Title

A Numerical Study of One-Step Models of Polymerization: Frontal Versus Bulk Mode

Document Type

Article

Publication Date

7-1-2005

Publication Title

Physica D: Nonlinear Phenomena

Abstract

In free-radical polymerization, a monomer-initiator mixture is converted into a polymer. Depending on initial and boundary conditions, free-radical polymerization can occur either in a bulk mode (BP) or in a frontal mode (FP) via a propagating self-sustaining reaction front. The main goal of this paper is to study the role that bulk polymerization plays in frontal polymerization processes for various one-step kinetics models.

We use numerical simulations to study the influence of reaction kinetics on one-dimensional frontal polymerization. We show that the long-time behavior of systems modeled with discontinuous distributed kinetics (e.g. step-function kinetics) significantly departs from the long-time behavior of systems modeled with Arrhenius kinetics. The difference is due to slow BP in the initial mixture of reagents, which influences both the speed and the long-time stability of the reaction front.

Further, we show that for distributed kinetics a “true” FP is only possible for a steadily propagating, traveling-wave reaction front. When a front propagates in a pulsating mode, we demonstrate the existence of pockets of unreacted monomer behind the front. These pockets evolve via a bulk polymerization mechanism.
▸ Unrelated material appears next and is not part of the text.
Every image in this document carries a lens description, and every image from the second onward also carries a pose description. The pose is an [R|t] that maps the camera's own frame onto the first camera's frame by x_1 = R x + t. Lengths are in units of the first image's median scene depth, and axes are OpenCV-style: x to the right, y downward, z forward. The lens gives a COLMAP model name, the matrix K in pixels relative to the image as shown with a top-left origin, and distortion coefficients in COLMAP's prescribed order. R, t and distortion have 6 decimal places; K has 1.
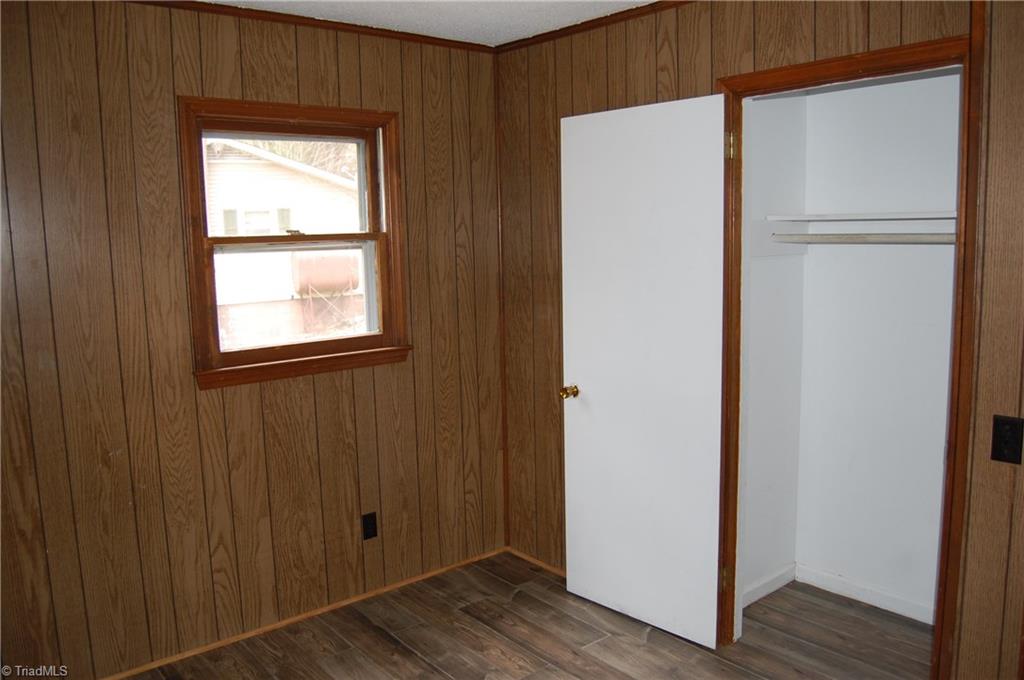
lens RADIAL K [[811.4, 0, 511.7], [0, 811.4, 337.4], [0, 0, 1]] dist [-0.081919, 0.037507]
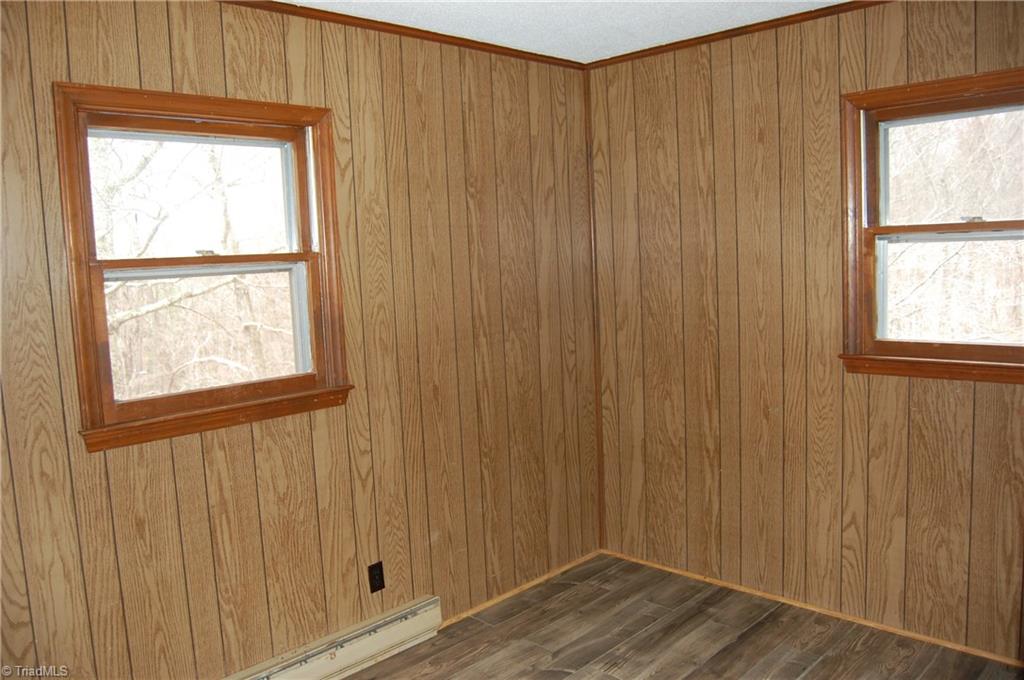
lens RADIAL K [[811.4, 0, 512.2], [0, 811.4, 339.3], [0, 0, 1]] dist [-0.081919, 0.037507]
pose [[0.109164, 0.122135, -0.986492, 0.593271], [-0.090902, 0.989491, 0.112447, -0.054991], [0.989859, 0.077399, 0.119119, 0.433107]]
A mathematical model of one-step free-radical frontal polymerization is identical to the model of gasless combustion, so bulk reactions play a role in the latter context, as well. However, fronts propagate much faster in combustion than in polymerization, and slow bulk reactions in regions ahead of the burning front can generally be neglected.

Original Citation

Cardarelli, S. A., Golovaty, D., Gross, L. K., Gyrya, V. T., and Zhu, J. (2005). A Numerical Study of One-step Models of Polymerization: Frontal Versus Bulk Mode. Physica D: Nonlinear Phenomena, 206(3-4), 145 - 165, doi: 10.1016/j.physd.2005.05.005.

DOI

10.1016/j.physd.2005.05.005

Volume

206

Issue

3-4